Free T4 is the unbound form of thyroxine — the thyroid's primary output. It must be converted to the active form T3 by deiodinase enzymes. Measuring Free T4 alongside TSH confirms whether the thyroid gland itself is producing adequate hormone.
To confirm thyroid gland function when TSH is abnormal and to differentiate primary thyroid disease from pituitary (central) causes.
| Category | Value (ng/dL) | Interpretation |
|---|---|---|
| Low (Hypothyroid) | <0.82 | Insufficient thyroid output |
| Quest Diagnostics Range | 0.82–1.77 | Lab reference |
| Optimal | 1.1–1.5 | Mid-to-upper range target |
| High (Hyperthyroid) | >1.77 | Excess thyroid output |
With high TSH: Primary hypothyroidism (Hashimoto's, iodine deficiency). With low/normal TSH: Central hypothyroidism (pituitary problem) — less common but important to recognize.
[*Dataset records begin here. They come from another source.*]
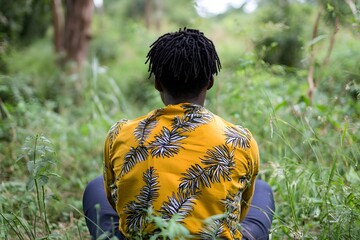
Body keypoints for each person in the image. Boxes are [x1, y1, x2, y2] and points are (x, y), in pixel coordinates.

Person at [83, 28, 275, 239]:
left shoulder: (120, 134)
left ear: (157, 83)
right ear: (210, 82)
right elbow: (240, 210)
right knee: (262, 189)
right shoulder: (241, 140)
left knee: (95, 187)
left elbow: (115, 199)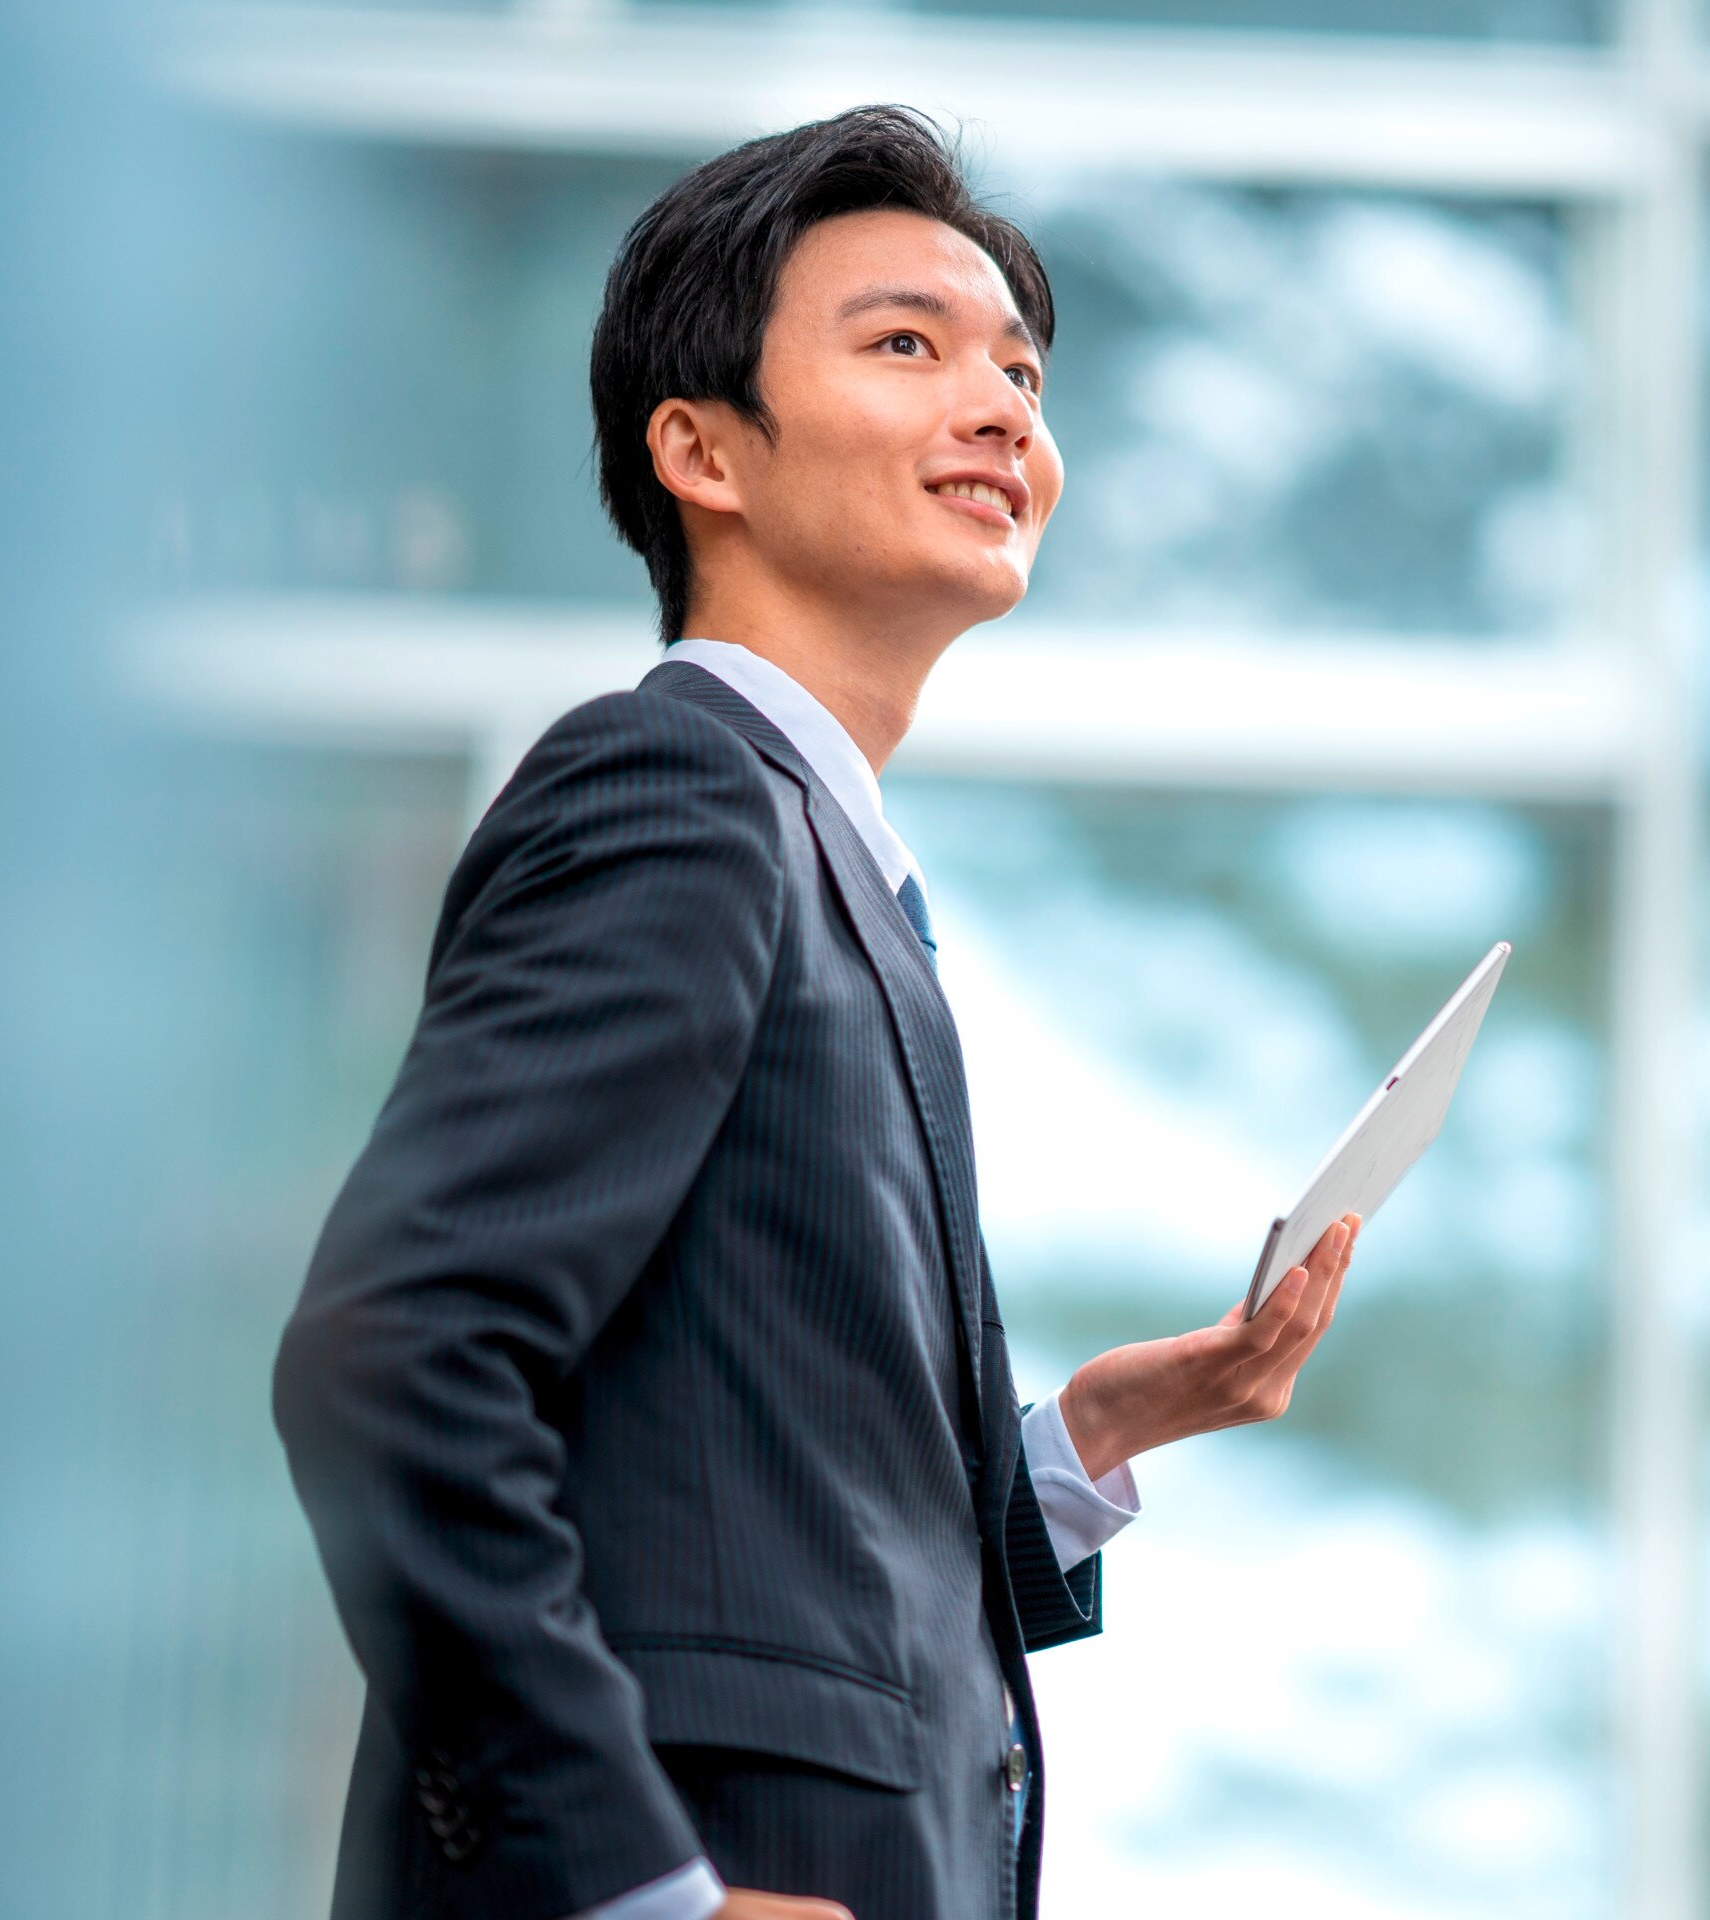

With low TSH: Hyperthyroidism (Graves', toxic nodule). With normal/high TSH: TSH-secreting pituitary adenoma (very rare), thyroid hormone resistance.
Total testosterone measures all circulating testosterone — the primary male sex hormone governing muscle mass, bone density, mood, energy, libido, and metabolic health. It is included in this basic panel as a foundational screen for hormonal health in men.
To screen for hypogonadism (low T), which is increasingly prevalent and underlies many symptoms that patients attribute to "just getting older."
| Category | Value (ng/dL) | Interpretation |
|---|---|---|
| Low (Hypogonadism) | <300 | AUA/Endocrine Society diagnostic threshold |
| Quest Diagnostics Range | 250–1,100 | Lab reference |
| Optimal | 500–900 | Target for symptom resolution |
Causes: Aging, obesity, sleep deprivation, chronic stress, diabetes, opioid use, pituitary disorders, varicocele, Klinefelter syndrome.
Symptoms: Fatigue, low libido, erectile dysfunction, depression, muscle loss, increased body fat, decreased motivation, poor concentration, osteoporosis.
Causes: Exogenous testosterone/anabolic steroids, adrenal tumors. Symptoms: Acne, aggression, hair loss, polycythemia, sleep apnea worsening.